» DIRECTIONS: Reproduce every line of the records below, keeping each one unchanged.

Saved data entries
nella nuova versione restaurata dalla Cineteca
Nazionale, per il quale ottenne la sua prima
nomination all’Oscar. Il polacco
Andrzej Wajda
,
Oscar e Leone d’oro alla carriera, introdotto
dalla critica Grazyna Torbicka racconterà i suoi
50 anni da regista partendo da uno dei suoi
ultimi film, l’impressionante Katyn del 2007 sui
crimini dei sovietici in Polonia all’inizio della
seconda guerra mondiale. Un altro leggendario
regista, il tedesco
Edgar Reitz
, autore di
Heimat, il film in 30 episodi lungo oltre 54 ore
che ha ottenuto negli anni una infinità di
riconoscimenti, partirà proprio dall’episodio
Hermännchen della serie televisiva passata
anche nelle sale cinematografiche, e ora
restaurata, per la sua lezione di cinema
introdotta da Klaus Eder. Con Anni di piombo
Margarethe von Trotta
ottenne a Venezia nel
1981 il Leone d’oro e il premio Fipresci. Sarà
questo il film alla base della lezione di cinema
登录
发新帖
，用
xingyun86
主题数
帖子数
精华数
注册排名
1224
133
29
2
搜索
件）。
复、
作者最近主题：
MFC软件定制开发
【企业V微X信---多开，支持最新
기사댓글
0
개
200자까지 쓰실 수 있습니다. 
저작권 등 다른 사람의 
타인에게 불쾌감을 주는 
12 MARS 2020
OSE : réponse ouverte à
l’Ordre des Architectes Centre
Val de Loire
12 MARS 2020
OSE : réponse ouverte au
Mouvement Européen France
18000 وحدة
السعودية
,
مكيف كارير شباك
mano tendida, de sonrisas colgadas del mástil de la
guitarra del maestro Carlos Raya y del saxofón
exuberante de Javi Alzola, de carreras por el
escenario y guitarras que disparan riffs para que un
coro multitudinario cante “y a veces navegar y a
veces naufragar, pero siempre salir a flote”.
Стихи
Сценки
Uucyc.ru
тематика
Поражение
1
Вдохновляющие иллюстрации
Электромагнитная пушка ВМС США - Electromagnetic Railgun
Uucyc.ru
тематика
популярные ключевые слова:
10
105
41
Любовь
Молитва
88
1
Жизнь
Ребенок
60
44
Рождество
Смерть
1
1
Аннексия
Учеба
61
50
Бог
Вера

» RESPONSE AREA:
nella nuova versione restaurata dalla Cineteca
Nazionale, per il quale ottenne la sua prima
nomination all’Oscar. Il polacco
Andrzej Wajda
,
Oscar e Leone d’oro alla carriera, introdotto
dalla critica Grazyna Torbicka racconterà i suoi
50 anni da regista partendo da uno dei suoi
ultimi film, l’impressionante Katyn del 2007 sui
crimini dei sovietici in Polonia all’inizio della
seconda guerra mondiale. Un altro leggendario
regista, il tedesco
Edgar Reitz
, autore di
Heimat, il film in 30 episodi lungo oltre 54 ore
che ha ottenuto negli anni una infinità di
riconoscimenti, partirà proprio dall’episodio
Hermännchen della serie televisiva passata
anche nelle sale cinematografiche, e ora
restaurata, per la sua lezione di cinema
introdotta da Klaus Eder. Con Anni di piombo
Margarethe von Trotta
ottenne a Venezia nel
1981 il Leone d’oro e il premio Fipresci. Sarà
questo il film alla base della lezione di cinema
登录
发新帖
，用
xingyun86
主题数
帖子数
精华数
注册排名
1224
133
29
2
搜索
件）。
复、
作者最近主题：
MFC软件定制开发
【企业V微X信---多开，支持最新
기사댓글
0
개
200자까지 쓰실 수 있습니다. 
저작권 등 다른 사람의 
타인에게 불쾌감을 주는 
12 MARS 2020
OSE : réponse ouverte à
l’Ordre des Architectes Centre
Val de Loire
12 MARS 2020
OSE : réponse ouverte au
Mouvement Européen France
18000 وحدة
السعودية
,
مكيف كارير شباك
mano tendida, de sonrisas colgadas del mástil de la
guitarra del maestro Carlos Raya y del saxofón
exuberante de Javi Alzola, de carreras por el
escenario y guitarras que disparan riffs para que un
coro multitudinario cante “y a veces navegar y a
veces naufragar, pero siempre salir a flote”.
Стихи
Сценки
Uucyc.ru
тематика
Поражение
1
Вдохновляющие иллюстрации
Электромагнитная пушка ВМС США - Electromagnetic Railgun
Uucyc.ru
тематика
популярные ключевые слова:
10
105
41
Любовь
Молитва
88
1
Жизнь
Ребенок
60
44
Рождество
Смерть
1
1
Аннексия
Учеба
61
50
Бог
Вера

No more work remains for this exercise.